E qual é o custo de se considerar esses fatores aleatórios nas equações? Bom, não esperamos mais uma descrição exata do fenômeno. Em particular, não esperamos mais uma descrição exata da evolução de algum fenômeno de ordem temporal. Não esperamos mais prever o local exato em que a maçã vai parar. O que se obtém são probabilidades. Graus de certeza/incerteza de certos eventos acontecerem. Podemos obter, por exemplo, as chances da maçã lhe atingir ou não. Ou as chances dela parar em um determinado lugar, ou passar por este ou outro lugar. É isso que vamos buscar.

Equações diferenciais estocásticas e equações diferenciais aleatórias

Equações diferenciais estão presentes em uma infinidade de modelos. Isso é natural, já que diversos fenômenos envolvem a taxa de variação de uma determinada quantidade em relação a outra, ou outras. Ao agregarmos fatores aleatórios a equações diferenciais obtemos as chamadas equações diferenciais estocásticas e as equações diferenciais aleatórias. A diferença entre elas está na forma com que a aleatoriedade entra na equação, como veremos a seguir.

Vale ressaltar que, assim como no caso determinístico, há vários tipos de equações estocásticas e aleatórias, dependendo delas envolverem uma ou mais variáveis independentes (ordinárias ou parciais), terem apenas uma variável dependente ou várias (escalares ou sistemas), terem memória ou não (equações com retardamento), envolverem também integrais ou não (equações integro-diferenciais), etc.

Naturalmente, como esse é um curso introdutório, vamos considerar aleatoriedades essencialmente em equações diferenciais ordinárias, podendo ser escalares ou sistemas. Mais adiante, veremos se cabe considerar outros tipos de equações.

Implementações numéricas

Por experiência própria, considero que implementações numéricas são de grande valia no entendimento de equações estocásticas. Isso é verdade em uma série de problemas, mas é especialmente válido no estudo de equações estocásticas/aleatórias, dada a grande mudança de paradigma, se comparado com o pensamento determinístico que muitos de nós estamos mais acostumados.

Sendo assim, o objetivo, aqui, ao estudarmos métodos numéricos para essas equações, é duplo. Um, naturalmente, é por conta da importância de dominarmos as técnicas computacionais para a resolução desses modelos, dada a importância desses modelos em si e dada a demanda por profissionais hábeis tanto na parte teórica quanto na parte computacional, para a implementação e o estudo de modelos diversos. Sejam em Engenharia, em Biologia, em Finanças ou em diversas outras áreas. O outro objetivo é didático, de fortalecer o entendimento da teoria, contribuindo para a obtenção de uma melhor intuição sobre os conceitos e os fenômenos envolvidos.

Bibliografia

Quanto às referências bibliográficas, não vamos seguir nenhum referência específica, mas vamos nos inspirar, essencialmente, no livro de Higham & Kloeden (2021), em conjunto com o livro de Han & Kloeden (2017), complementando com alguns pontos de outras referências, especialmente o do Evans (2013) e o do Øksendal (2011).

O livro de Han & Kloeden (2017) trata tando de RODEs quanto de SDEs.

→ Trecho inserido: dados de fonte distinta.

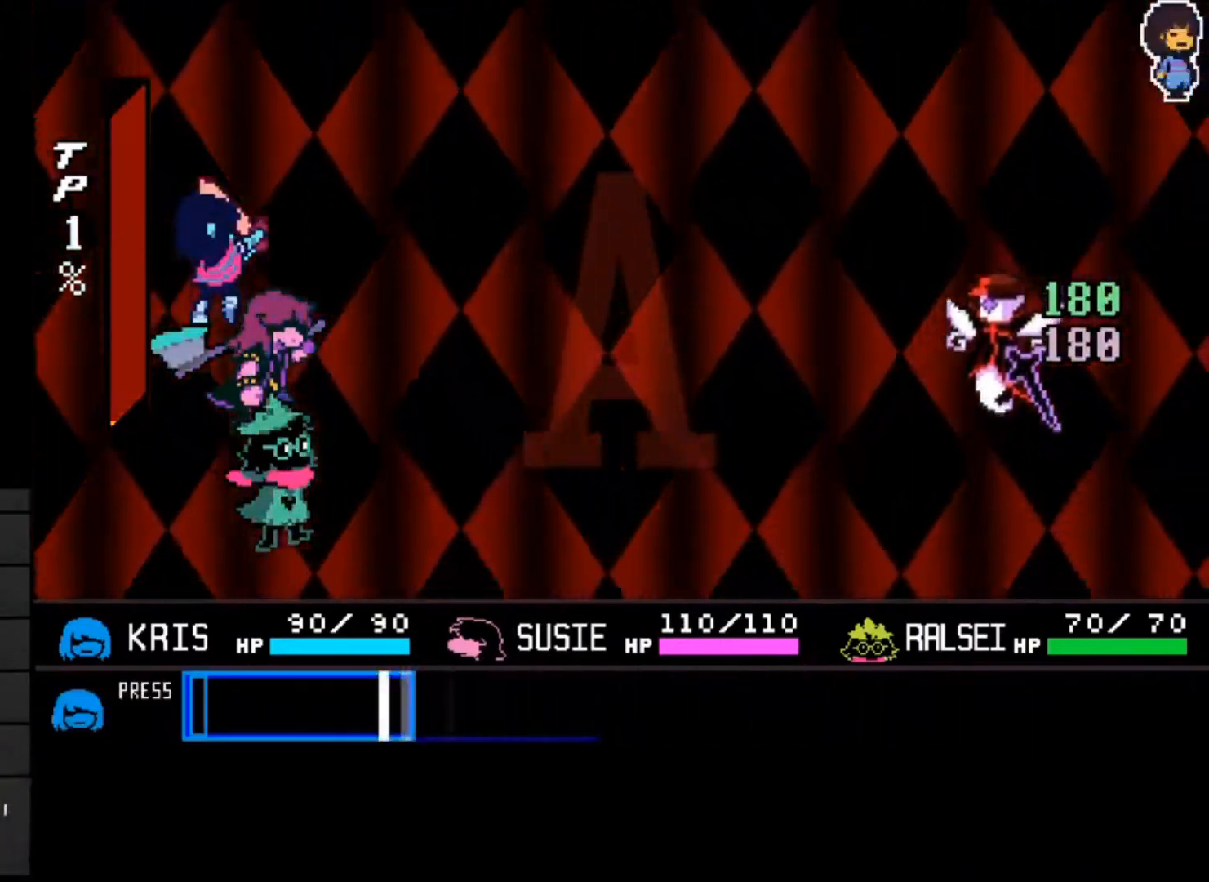
{"keys": [], "events": [[433, "z", "down"], [467, "z", "up"]]}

Já o de Higham & Kloeden (2021) trata apenas de SDEs. Ambos são acessíveis em nível de graduação, para quem já viu Equações Diferencias e Probabilidades. O do Higham & Kloeden tem um estilo bastante inspirador.

Os livros do Evans (2013) e o Øksendal (2011) são mais avançados e rigorosos e nos serão úteis para algumas demonstrações que iremos detalhar.

Um outro bom livro sobre RODEs é o de Neckel & Rupp (2013), que tem a vantagem de estar disponível on-line. Mas ele é um pouco mais avançado. Allen (2007) também é um outro bom livro de SDE, tendo vários modelos interessantes que podemos aproveitar. A tese de Yusuke Asai (2016), disponível online, é, também, uma boa referência tanto para SDEs quanto para RODEs, tratando tanto da parte teórica quanto numérica, e com vários exemplos interessantes. Há diversos outros livros um pouco mais avançados, como Zhang & Karniadakis (2017), Mörters & Peres (2010), entre outros listados nas referências.